County: Kilkenny Site name: KILKENNY: 23 James's Street
Sites and Monuments Record No.: SMR 19:26 Licence number: 00E0730
Author: Paul Stevens, for Margaret Gowen & Co. Ltd.
Site type: Furnace, Well, Burial and Pit
Period/Dating: Multi-period
ITM: E 650359m, N 655983m
Latitude, Longitude (decimal degrees): 52.652705, -7.255718
No. 23 James’s Street is located at the corner of James’s Street and Tilbury Place and lies within the area of archaeological potential for Kilkenny City, adjacent to the line of the medieval city wall. Archaeological investigations focused on the interior ground floor of the house (Area 1) between 25 September and 4 October 2000 and on the yard to the rear (Area 2) between 18 December 2000 and 2 January 2001. The site was already undergoing renovation when the discovery of human remains under the floor of the house halted construction. The proposed development entailed the refurbishment of the dwelling and construction of an extension to the rear.
Area 1: ground-floor interior
Excavation of the interior of the mid-18th-century dwelling revealed an earlier truncated garden soil sealing a substantial number of features, containing medieval and post-medieval pottery, cutting natural boulder clay. Archaeological features were spread across the interior and included an inhumation burial, a crude iron-working furnace and flue, a stone-lined well and associated cobbled pathway, several rubbish pits, a linear gully and isolated post-holes.
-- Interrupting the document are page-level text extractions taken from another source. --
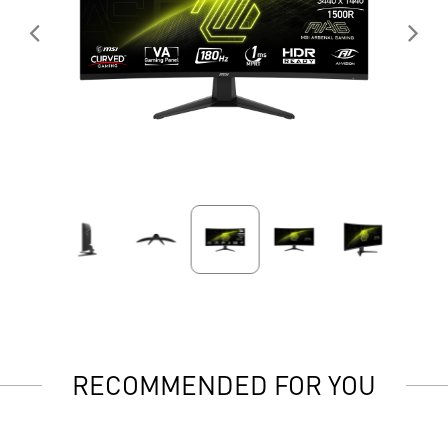
RECOMMENDED FOR YOU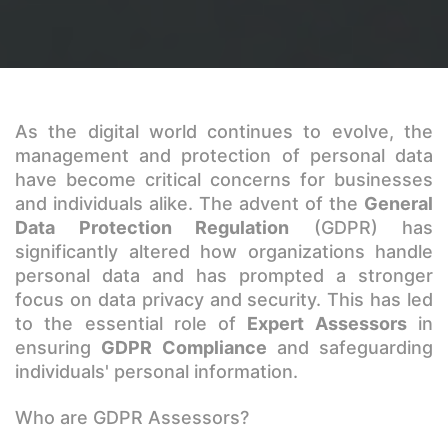
As the digital world continues to evolve, the
management and protection of personal data
have become critical concerns for businesses
and individuals alike. The advent of the
General
Data Protection Regulation
(GDPR) has
significantly altered how organizations handle
personal data and has prompted a stronger
focus on data privacy and security. This has led
to the essential role of
Expert Assessors
in
ensuring
GDPR Compliance
and safeguarding
individuals' personal information.
Who are GDPR Assessors?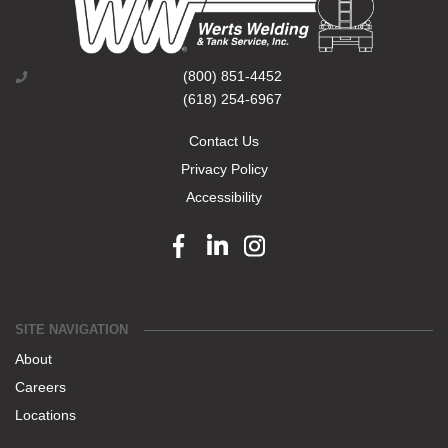
(800) 851-4452
(618) 254-6967
Contact Us
Privacy Policy
Accessibility
Facebook link
Linkedin link
Instagram link
SITE NAVIGATION
About
Careers
Locations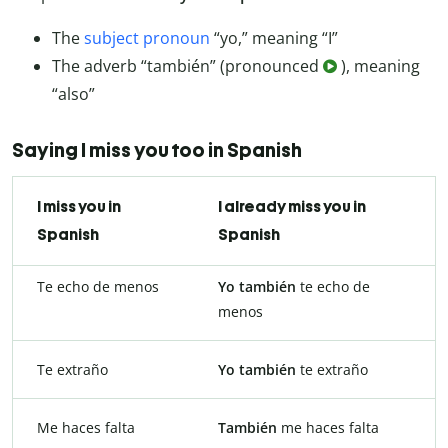
The
subject pronoun
“yo,” meaning “I”
The adverb “también” (pronounced
), meaning
“also”
Saying I miss you too in Spanish
I miss you in
I already miss you in
Spanish
Spanish
Te echo de menos
Yo también
te echo de
menos
Te extraño
Yo también
te extraño
Me haces falta
También
me haces falta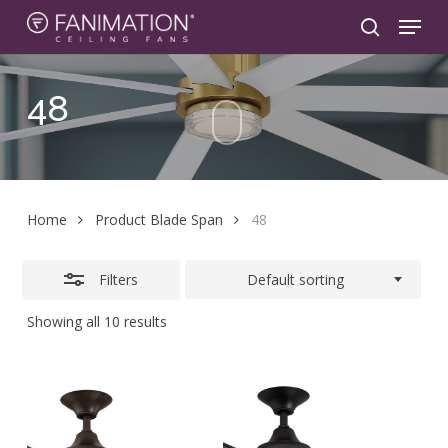
Skip
Menu
to
search
Close
main
Filters
content
48
Home
Product Blade Span
48
Filters
Default sorting
Showing all 10 results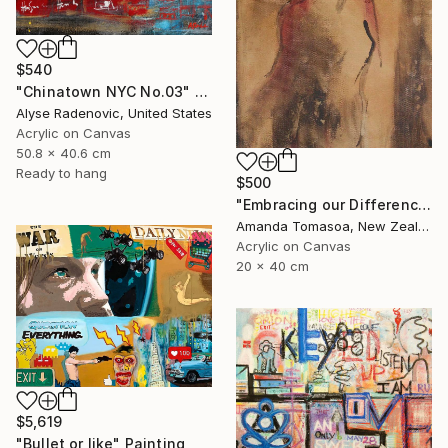
$540
"Chinatown NYC No.03" Painting
Alyse Radenovic, United States
Acrylic on Canvas
50.8 x 40.6 cm
Ready to hang
$500
"Embracing our Differences" Painting
Amanda Tomasoa, New Zealand
Acrylic on Canvas
20 x 40 cm
$5,619
"Bullet or like" Painting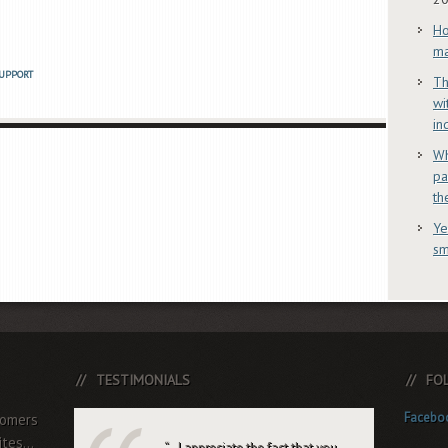
Ho
ma
UPPORT
Th
wi
in
Wh
pa
th
Ye
sm
TESTIMONIALS
FO
Facebo
tomers
tes...
…I appreciate the fact that you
The furnace pit, which was partially sealed by the gable wall of the house, was oval in plan, measuring 3m in diameter and 0.55m in depth, with an adjoining linear flue 1.06m+ long, 0.7m wide and 0.45m deep. The furnace cut an earlier, medieval rubbish pit and was lined with boulders and filled with intermittent layers of burnt soil and silty clay. The entire feature was backfilled with clay and soot, rich in iron slag, which produced a single musket ball.
The well measured 1.06m in diameter and was excavated to a depth of 0.65m. It was lined with mortared cobbles and contained four upper fills with medieval pottery inclusions. An apparently associated cobbled surface extended east from the well, parallel to the street, into the baulk and neighbouring property.
The isolated burial, although substantially truncated by construction, was an extended child inhumation, orientated west–east within a shallow oval grave-cut, 0.92m long, 0.46m wide and 0.18m deep. The burial was not complete and appeared to have been re-interred in antiquity. The grave was backfilled with hard, redeposited natural that contained a tiny fragment of brick.
Area 2: yard
Partial archaeological excavation of the rear yard down to the depth of construction revealed modern garden soils sealing the remains of early modern outhouses, drains and an original cobbled surface to the yard. This surface partially sealed several archaeological features, including a cobblestone-lined square pit with post-medieval artefacts, a partially exposed pit with medieval pottery (also seen in Area 1) and a third, undated circular pit.
Conclusions
Excavation of this site produced the medieval features consistent with domestic occupation in burgage plots fronting High Street. No houses were recorded along the northern side of James’s Street in the 1654–5 Civil Survey, and this was confirmed by excavation. The medieval assemblage suggests occupation during the 13th and 14th centuries, following the 1207–31 expansion of High Town beyond James’s Street to the south bank of the River Breagagh (Bradley 2000, 2). A second phase of activity was also noted in the post-medieval period. Pit features and several post-holes produced an assemblage dating to the mid-17th century, and this may also have been the date for the crude iron-working feature. This furnace, which partially extended into Tilbury Place (formerly James’s Sconce) and James’s Street, would not have been associated with occupation in High Street but may well have been a hastily built smelting furnace for use in the Cromwellian siege of Kilkenny. The discovery of a musket ball within this feature further enhances this interpretation, but is by no means conclusive. As a result of the archaeological discoveries the development was redesigned to accommodate the preservation of most of the archaeological features in situ.
Reference
Bradley, J. 2000 Kilkenny. Irish Historic Towns Atlas No. 10. Dublin.